I hung up. She remained on her feet.
“That second therapist,” I said. “He abused you, didn’t he?”
“Abuse?” The word seemed to amuse her. “What? Like some kind of abused child?”
“It’s pretty much the same thing, isn’t it?” I said. “Breaking a trust?”
“Breaking a trust, huh? How about blowing it up? But that’s okay. I learned from it — it made me stronger. Now I watch myself.”
“You never complained about him either?”
“Nope. Told you I’m stupid.”
“I—”
“Sure,” she said. “That’s all I needed, his word against mine — who’re they gonna believe? He’d get lawyers to go into my life and dig it all up — Reggie. Probably get experts to say I was a liar and a rotten mother...” Tears. “I wanted my boy to rest in peace, okay? Even though...”
She threw up her hands, put her palms together.
“Even though what, Vicki?”
“Even though he never gave me peace.” Her voice soared in pitch, teetering on hysteria.
“He blamed me till the end. Never got rid of those feelings that first faker planted in his head. I was the bad one. I’d never cared about him. I’d made him not learn, not do his homework. I didn’t force him to go to school because I didn’t care a hoot. It was ’cause of me he dropped out and started... running around with bad influences and... I was one hundred percent of it, hundred and five...”

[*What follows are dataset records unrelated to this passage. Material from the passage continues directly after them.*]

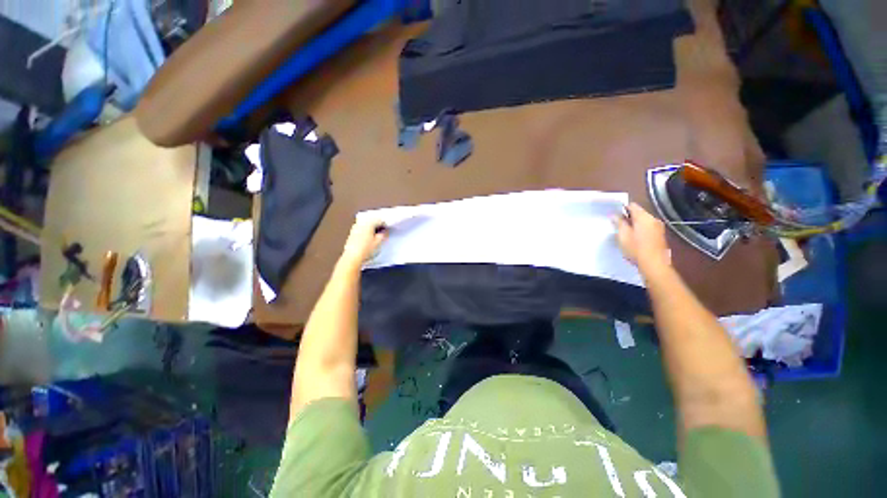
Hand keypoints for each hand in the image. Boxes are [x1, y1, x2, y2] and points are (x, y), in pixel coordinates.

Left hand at [340, 218, 387, 266]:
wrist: (352, 257)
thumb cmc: (366, 249)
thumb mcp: (378, 242)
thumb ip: (383, 235)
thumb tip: (384, 231)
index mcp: (369, 223)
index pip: (380, 220)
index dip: (385, 224)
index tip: (388, 230)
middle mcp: (361, 223)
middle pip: (372, 220)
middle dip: (378, 224)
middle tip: (383, 231)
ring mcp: (355, 227)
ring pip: (366, 223)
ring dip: (371, 227)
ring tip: (376, 234)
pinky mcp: (352, 233)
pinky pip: (361, 228)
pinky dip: (366, 230)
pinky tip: (368, 237)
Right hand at [614, 203, 670, 269]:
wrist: (654, 264)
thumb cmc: (636, 248)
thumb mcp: (622, 235)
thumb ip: (618, 223)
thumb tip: (614, 215)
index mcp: (644, 217)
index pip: (632, 205)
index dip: (622, 208)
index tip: (613, 215)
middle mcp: (653, 219)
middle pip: (638, 213)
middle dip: (627, 217)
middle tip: (617, 225)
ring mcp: (658, 228)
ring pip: (643, 221)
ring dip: (633, 224)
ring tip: (624, 233)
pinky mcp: (659, 236)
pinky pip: (647, 228)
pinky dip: (640, 230)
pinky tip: (634, 239)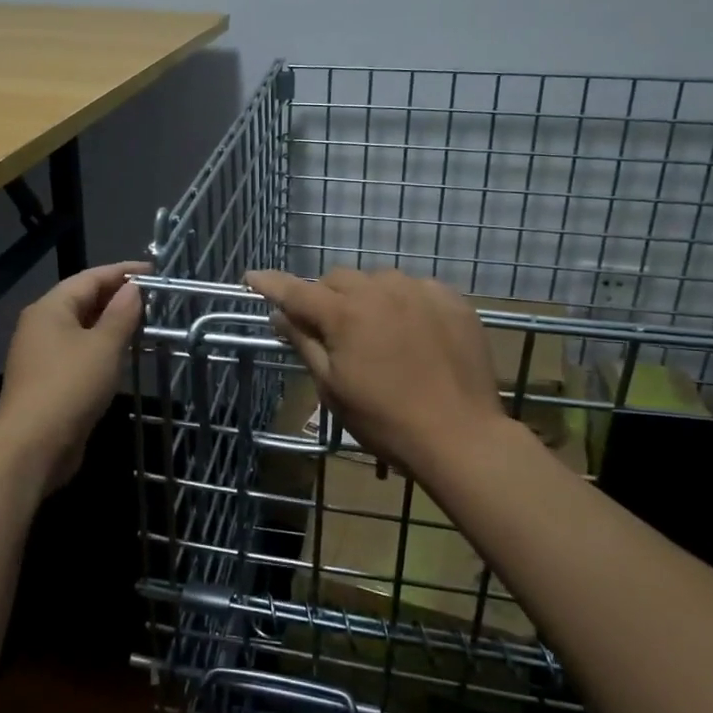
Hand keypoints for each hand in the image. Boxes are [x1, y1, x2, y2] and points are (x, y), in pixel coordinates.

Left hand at [0, 261, 148, 493]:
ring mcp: (42, 354)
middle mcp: (42, 325)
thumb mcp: (104, 346)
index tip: (155, 272)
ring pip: (82, 327)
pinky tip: (123, 355)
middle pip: (84, 300)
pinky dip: (102, 347)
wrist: (32, 447)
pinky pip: (80, 351)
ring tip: (145, 323)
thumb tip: (133, 288)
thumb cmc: (70, 386)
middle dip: (118, 296)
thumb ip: (121, 314)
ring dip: (112, 323)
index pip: (90, 277)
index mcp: (50, 308)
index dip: (123, 271)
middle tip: (155, 298)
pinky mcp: (48, 380)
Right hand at [246, 266, 509, 479]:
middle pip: (338, 279)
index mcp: (345, 314)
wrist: (461, 436)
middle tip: (330, 330)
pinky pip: (415, 289)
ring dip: (366, 298)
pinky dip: (404, 303)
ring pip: (378, 280)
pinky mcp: (452, 300)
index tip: (251, 276)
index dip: (271, 283)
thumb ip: (304, 343)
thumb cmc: (385, 420)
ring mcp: (420, 291)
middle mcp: (380, 290)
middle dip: (326, 298)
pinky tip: (413, 332)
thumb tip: (280, 315)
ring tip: (376, 332)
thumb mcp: (333, 388)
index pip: (296, 290)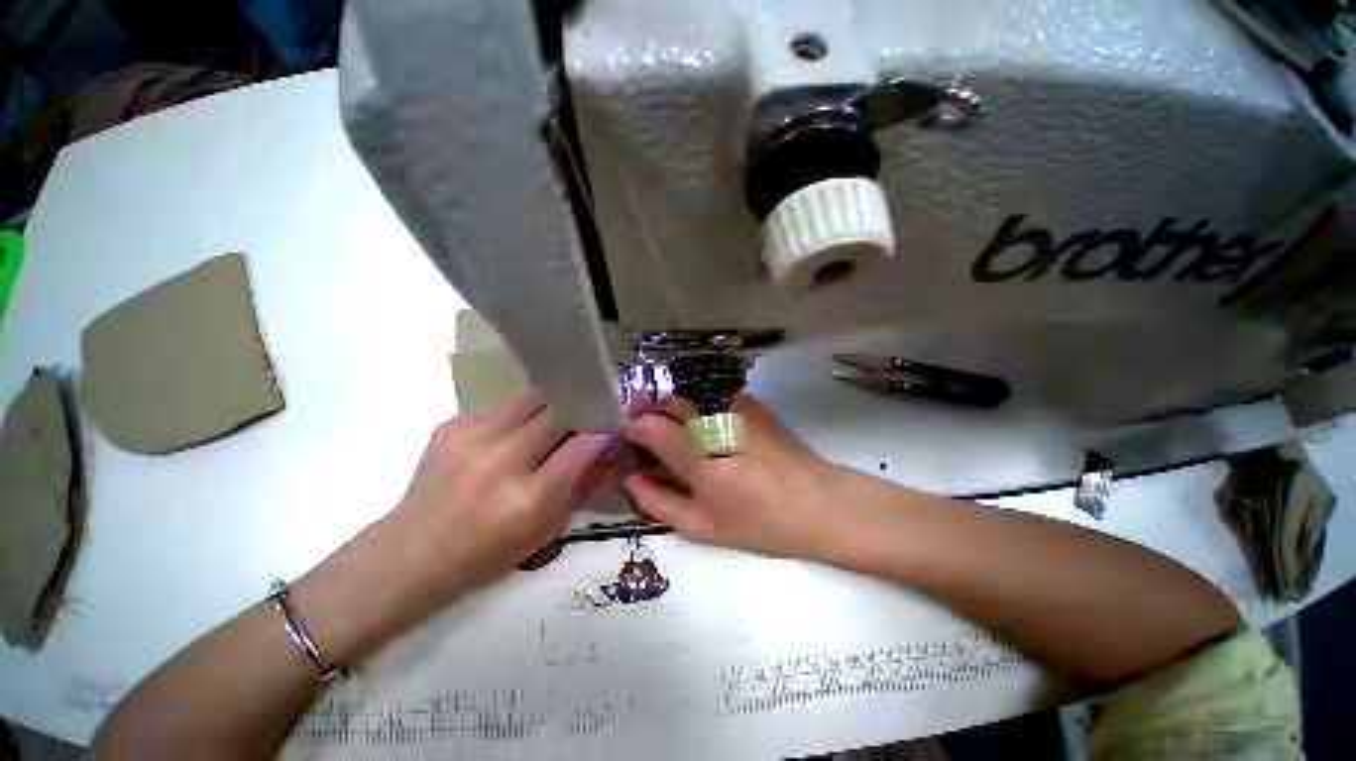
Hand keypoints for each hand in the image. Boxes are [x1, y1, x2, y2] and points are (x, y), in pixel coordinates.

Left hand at [390, 391, 612, 597]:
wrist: (409, 554)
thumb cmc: (486, 555)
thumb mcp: (548, 531)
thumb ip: (582, 485)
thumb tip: (607, 446)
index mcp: (528, 499)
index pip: (582, 446)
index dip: (603, 432)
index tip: (612, 428)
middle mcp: (500, 461)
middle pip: (558, 411)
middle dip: (580, 410)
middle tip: (587, 415)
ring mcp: (471, 438)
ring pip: (532, 397)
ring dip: (552, 405)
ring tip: (555, 418)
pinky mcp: (451, 425)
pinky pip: (503, 405)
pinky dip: (521, 413)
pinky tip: (515, 431)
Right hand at [622, 394, 848, 558]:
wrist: (821, 504)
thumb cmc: (761, 523)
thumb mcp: (704, 527)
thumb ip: (660, 502)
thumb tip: (627, 476)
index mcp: (703, 464)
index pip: (650, 427)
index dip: (634, 426)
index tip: (630, 435)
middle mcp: (717, 425)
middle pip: (668, 402)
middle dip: (651, 411)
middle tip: (649, 431)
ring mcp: (736, 406)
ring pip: (688, 396)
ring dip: (673, 407)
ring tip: (677, 431)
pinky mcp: (750, 401)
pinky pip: (710, 396)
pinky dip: (698, 406)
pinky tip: (706, 427)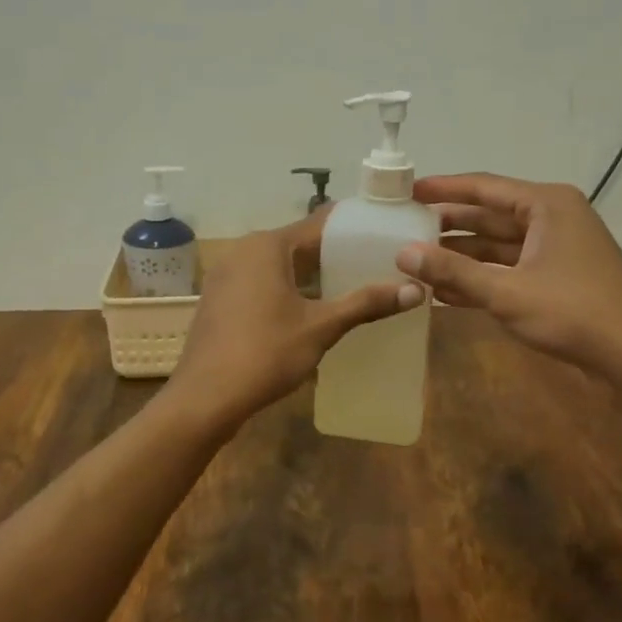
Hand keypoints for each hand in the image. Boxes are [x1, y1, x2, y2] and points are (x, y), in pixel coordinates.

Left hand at [166, 215, 421, 430]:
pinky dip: (289, 289)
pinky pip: (263, 282)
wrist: (205, 397)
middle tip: (377, 264)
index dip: (353, 229)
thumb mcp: (321, 327)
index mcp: (267, 245)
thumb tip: (415, 290)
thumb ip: (365, 304)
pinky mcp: (221, 299)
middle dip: (335, 254)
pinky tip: (313, 308)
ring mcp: (227, 275)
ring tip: (353, 286)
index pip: (319, 224)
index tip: (385, 233)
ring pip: (280, 265)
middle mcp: (243, 250)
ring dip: (312, 275)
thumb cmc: (265, 353)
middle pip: (299, 243)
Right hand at [398, 173, 621, 383]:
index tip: (406, 191)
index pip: (484, 187)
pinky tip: (443, 292)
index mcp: (545, 205)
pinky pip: (508, 269)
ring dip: (460, 256)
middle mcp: (551, 218)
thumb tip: (402, 254)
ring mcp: (556, 250)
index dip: (443, 188)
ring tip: (414, 261)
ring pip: (497, 245)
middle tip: (402, 227)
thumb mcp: (507, 292)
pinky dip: (479, 279)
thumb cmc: (575, 313)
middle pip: (489, 215)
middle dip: (447, 224)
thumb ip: (453, 271)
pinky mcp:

She let out a laugh that raised the hair on the back of my neck.
“Wanna hear something confidential — kind of stuff you people like to hear? He was the one gave me that book about that bitch from New Jersey. That was his Mother’s Day gift to me, okay? All wrapped up in a little box with ribbons and the word Mom on it. In printing, ’cause he couldn’t do cursive, never mastered it — even his printing was all crooked, like a first-grader’s. He hadn’t given me a present for years, not since he stopped bringing home his shop projects. But there it was, little gift-wrapped package, and inside this little used paperback book on dead babies. I nearly threw up, but I read it anyway. Trying to see if there was something I’d missed. That he was trying to tell me something I wasn’t getting. But there wasn’t. It was just plain ugly. She was a monster. No real nurse. And one thing I know — one thing I’ve worked into my own head, without experts — is that she has nothing to do with me, okay? She and me didn’t even live on the same planet. I make kids feel better. I’m good at that. And I never hurt them, okay? Never. And I’m gonna keep helping them the rest of my natural life.”